Assigned task. Go through the material below, find each line with the word "round", and copy those lines.

Supplied records.
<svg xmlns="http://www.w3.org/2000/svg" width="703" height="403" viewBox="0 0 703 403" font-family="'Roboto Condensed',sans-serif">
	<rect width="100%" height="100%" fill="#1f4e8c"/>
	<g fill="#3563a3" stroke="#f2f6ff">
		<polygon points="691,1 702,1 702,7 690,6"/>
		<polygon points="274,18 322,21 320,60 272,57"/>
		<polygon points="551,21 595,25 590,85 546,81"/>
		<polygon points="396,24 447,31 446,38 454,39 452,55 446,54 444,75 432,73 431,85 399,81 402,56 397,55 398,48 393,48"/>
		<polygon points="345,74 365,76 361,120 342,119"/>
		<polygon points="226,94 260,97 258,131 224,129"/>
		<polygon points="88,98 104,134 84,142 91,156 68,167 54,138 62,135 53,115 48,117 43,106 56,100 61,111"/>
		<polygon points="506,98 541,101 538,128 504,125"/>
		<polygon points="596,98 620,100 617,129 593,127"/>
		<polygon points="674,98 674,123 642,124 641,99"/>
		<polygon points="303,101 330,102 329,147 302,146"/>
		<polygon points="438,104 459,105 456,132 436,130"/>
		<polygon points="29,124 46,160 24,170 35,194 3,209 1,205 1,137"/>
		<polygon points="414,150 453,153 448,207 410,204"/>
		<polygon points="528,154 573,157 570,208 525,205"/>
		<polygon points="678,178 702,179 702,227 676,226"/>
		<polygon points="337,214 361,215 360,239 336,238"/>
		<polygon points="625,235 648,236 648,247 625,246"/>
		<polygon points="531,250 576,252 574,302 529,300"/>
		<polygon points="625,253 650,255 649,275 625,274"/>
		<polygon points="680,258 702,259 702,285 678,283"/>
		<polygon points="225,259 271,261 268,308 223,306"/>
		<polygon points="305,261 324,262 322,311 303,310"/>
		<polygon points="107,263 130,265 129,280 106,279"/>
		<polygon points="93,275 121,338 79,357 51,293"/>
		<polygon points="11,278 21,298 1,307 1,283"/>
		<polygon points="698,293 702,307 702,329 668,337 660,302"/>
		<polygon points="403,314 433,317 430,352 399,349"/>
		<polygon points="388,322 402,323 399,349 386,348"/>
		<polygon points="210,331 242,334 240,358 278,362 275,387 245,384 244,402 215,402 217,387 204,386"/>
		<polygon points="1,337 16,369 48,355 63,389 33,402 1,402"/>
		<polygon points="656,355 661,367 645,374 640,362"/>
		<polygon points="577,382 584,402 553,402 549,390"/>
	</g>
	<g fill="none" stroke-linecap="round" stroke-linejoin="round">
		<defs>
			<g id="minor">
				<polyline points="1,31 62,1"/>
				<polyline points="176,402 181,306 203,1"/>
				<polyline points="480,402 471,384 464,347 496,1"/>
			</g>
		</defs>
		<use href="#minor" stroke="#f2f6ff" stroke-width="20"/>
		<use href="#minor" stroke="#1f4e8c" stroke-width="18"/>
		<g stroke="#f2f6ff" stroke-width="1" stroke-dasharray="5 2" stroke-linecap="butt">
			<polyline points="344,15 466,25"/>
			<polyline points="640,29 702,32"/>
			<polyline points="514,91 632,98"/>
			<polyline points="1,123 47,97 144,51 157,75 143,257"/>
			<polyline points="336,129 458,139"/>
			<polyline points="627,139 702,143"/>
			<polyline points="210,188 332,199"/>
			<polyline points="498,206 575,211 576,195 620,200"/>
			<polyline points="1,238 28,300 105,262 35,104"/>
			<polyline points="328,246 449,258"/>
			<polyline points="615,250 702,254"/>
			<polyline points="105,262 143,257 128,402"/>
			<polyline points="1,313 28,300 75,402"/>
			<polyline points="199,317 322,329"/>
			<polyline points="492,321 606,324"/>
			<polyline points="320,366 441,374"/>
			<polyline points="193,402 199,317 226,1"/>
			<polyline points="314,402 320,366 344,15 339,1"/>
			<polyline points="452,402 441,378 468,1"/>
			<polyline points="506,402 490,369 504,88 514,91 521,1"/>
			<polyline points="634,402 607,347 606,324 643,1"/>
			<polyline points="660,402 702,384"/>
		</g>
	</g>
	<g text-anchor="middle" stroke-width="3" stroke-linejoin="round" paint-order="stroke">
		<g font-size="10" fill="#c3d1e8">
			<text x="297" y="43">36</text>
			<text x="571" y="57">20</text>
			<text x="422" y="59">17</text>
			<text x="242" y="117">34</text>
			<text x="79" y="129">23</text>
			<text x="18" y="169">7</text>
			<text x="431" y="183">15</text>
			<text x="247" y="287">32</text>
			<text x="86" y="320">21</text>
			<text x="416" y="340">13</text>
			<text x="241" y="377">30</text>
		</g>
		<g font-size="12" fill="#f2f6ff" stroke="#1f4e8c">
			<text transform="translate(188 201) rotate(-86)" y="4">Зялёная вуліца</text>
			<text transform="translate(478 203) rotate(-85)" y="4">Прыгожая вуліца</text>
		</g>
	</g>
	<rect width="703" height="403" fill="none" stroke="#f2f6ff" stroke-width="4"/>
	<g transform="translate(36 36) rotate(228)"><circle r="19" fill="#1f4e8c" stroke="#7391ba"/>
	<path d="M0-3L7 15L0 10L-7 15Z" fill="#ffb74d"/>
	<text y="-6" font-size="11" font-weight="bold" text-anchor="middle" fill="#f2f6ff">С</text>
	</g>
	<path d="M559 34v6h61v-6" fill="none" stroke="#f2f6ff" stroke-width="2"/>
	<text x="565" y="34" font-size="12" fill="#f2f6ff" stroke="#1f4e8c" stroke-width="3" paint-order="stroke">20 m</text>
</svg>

Response below.
	<g fill="none" stroke-linecap="round" stroke-linejoin="round">
	<g text-anchor="middle" stroke-width="3" stroke-linejoin="round" paint-order="stroke">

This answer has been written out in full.